While conventional photography records a two-dimensional projection of the intensity profile of an object onto a fixed plane, holography records enough information to enable recreation of the three-dimensional optical field emanating from an object, including both the amplitude and phase of the optical field. The three-dimensional recording is made possible by the interference of the object's optical field with a so-called reference field and therefore requires coherence between the two fields. In the original conception of holography, the reference was realized from a part of the illumination undisturbed by the object. The invention of the laser made it possible to provide the coherent reference field explicitly and with a high degree of freedom in the optical configurations. Three-dimensional holographic images quickly captured the imagination of the general public and lead to a multitude of new technological applications. In such applications, coherence of the reference light was at the core of the holographic principle. Unfortunately, this has been a major impediment to a wider range of applications of holography because it requires special illumination sources, such as lasers, or significantly constraining the optical configurations.

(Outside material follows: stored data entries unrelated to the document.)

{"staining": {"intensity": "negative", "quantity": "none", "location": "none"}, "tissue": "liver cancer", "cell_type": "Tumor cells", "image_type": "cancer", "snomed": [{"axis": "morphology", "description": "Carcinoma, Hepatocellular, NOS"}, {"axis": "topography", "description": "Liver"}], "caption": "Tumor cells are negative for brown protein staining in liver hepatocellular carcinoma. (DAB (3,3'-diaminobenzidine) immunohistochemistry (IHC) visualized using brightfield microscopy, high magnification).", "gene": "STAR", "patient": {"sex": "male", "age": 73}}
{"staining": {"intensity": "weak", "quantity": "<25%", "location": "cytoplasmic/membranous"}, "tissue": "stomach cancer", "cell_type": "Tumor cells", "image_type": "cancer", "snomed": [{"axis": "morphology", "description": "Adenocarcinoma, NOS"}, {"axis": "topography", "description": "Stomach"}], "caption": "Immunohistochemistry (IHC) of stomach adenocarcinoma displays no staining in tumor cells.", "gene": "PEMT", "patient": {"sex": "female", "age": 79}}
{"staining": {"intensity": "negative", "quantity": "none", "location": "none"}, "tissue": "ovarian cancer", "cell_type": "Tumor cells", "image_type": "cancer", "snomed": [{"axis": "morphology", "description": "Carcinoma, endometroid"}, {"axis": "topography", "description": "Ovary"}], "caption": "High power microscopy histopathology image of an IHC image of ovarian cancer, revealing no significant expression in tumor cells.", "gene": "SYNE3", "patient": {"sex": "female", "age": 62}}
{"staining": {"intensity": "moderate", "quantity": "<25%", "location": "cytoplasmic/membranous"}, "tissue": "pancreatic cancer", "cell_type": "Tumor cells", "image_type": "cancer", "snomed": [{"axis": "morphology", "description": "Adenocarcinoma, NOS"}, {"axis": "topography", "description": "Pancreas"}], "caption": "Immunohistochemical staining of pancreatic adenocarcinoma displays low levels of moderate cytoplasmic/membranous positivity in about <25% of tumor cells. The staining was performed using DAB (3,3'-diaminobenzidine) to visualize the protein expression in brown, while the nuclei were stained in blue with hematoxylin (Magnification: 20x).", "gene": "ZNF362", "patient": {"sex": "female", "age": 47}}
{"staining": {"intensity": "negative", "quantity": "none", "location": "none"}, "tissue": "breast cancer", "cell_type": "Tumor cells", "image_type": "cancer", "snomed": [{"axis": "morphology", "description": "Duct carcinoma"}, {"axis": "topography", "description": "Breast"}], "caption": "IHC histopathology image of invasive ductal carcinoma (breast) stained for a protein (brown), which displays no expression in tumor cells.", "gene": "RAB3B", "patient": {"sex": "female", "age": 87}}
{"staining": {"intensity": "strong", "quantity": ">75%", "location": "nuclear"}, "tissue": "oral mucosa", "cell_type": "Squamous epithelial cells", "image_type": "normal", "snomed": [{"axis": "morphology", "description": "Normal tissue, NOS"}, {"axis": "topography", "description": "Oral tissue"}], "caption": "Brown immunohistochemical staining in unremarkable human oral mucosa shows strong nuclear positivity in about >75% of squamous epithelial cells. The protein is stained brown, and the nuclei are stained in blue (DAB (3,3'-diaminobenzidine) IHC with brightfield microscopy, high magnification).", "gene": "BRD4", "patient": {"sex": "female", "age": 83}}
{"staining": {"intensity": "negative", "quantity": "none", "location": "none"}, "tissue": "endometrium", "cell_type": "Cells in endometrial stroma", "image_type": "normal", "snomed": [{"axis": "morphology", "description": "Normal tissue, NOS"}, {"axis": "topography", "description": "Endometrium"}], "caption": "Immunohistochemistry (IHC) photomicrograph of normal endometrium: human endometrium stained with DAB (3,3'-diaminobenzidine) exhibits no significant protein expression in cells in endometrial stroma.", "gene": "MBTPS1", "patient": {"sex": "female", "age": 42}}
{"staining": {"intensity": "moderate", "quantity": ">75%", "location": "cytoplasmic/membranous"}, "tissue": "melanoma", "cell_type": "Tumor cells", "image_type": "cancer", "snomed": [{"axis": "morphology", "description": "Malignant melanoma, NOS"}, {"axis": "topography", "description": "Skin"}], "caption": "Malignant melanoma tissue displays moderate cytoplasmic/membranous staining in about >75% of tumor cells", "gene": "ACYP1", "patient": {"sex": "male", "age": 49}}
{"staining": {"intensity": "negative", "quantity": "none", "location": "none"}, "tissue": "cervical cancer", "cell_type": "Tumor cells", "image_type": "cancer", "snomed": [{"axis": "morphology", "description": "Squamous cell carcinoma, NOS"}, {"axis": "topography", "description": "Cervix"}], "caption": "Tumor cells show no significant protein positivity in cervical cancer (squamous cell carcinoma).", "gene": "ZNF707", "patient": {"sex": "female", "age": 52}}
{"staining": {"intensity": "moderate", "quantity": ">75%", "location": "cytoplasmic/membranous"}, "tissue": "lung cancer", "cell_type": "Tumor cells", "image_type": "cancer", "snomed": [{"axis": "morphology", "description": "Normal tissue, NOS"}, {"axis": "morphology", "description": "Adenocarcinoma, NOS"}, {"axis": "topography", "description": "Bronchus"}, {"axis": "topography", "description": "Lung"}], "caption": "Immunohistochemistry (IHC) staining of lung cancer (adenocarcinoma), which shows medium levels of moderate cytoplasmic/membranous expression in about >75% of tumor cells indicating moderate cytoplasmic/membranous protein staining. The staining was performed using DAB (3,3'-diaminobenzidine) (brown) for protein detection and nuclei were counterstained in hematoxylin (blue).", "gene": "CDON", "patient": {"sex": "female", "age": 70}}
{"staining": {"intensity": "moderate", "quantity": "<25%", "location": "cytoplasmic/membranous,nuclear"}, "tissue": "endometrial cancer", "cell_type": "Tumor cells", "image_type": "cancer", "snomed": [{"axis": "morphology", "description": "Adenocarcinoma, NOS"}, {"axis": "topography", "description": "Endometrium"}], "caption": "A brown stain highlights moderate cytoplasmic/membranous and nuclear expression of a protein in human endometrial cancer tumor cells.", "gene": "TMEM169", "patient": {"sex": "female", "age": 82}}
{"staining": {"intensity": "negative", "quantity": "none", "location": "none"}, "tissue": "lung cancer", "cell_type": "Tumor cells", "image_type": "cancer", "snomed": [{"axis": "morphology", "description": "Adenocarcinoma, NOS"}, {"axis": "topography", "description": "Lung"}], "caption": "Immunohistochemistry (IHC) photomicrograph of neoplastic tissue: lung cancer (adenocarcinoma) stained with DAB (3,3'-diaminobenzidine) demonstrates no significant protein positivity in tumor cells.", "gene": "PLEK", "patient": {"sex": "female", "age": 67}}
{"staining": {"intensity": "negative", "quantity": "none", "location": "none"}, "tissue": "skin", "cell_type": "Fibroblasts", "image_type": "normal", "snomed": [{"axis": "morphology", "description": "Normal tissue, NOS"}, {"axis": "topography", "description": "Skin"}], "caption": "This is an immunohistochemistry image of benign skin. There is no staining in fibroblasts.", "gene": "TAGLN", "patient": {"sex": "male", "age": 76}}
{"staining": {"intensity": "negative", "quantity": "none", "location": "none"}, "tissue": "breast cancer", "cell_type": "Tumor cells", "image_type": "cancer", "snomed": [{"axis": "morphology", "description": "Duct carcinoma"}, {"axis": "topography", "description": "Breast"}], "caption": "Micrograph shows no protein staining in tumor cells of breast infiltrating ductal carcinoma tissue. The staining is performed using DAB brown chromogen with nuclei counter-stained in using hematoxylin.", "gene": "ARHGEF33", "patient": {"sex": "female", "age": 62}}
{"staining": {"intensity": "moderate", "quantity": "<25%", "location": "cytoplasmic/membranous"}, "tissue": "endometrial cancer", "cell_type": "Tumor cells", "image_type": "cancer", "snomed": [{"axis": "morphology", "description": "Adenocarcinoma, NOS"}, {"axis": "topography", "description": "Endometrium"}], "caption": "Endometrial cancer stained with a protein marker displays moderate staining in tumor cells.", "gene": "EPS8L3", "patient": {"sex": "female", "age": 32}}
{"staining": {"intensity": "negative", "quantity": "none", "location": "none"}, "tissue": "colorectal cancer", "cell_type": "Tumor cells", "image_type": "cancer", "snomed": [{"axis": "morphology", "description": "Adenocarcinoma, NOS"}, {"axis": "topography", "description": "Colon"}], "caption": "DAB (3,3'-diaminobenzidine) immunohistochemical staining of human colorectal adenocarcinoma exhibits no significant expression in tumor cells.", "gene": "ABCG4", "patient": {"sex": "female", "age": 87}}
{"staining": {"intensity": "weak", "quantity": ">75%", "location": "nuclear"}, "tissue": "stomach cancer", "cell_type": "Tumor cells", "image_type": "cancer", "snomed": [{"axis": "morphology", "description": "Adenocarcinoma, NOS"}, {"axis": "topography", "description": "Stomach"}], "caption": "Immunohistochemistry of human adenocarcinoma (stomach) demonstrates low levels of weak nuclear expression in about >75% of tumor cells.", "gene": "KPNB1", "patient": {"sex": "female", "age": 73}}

Digital holography is an emergent imaging technology that has been made possible by advances in computing and image sensor technologies. Whereas photography is made faster and more convenient by the digital technologies, the digital implementation of holography has a more fundamental impact in new imaging modalities that have been impossible or impractical in analog versions. Once a hologram is acquired and stored in a computer as an array of complex numbers that represent the amplitude and phase of the optical fields, the hologram can be numerically manipulated in highly flexible and versatile manners.
While digital holography has been used in various scientific contexts, it has not been implemented to capture color images of scenes illuminated by incoherent light. If the requirement of coherent illumination can be removed, it would open doors to a wide range of new applications, including holography of scenes illuminated with ordinary light sources such as day light, room light, LEDs, etc. Holographic imaging could be effectively applied to all areas of common photography. Many areas of scientific imaging, from fluorescence microscopy to astronomical telescopy, that have been inaccessible to holography because of coherent illumination requirement, can now benefit from many powerful and versatile holographic imaging and processing techniques.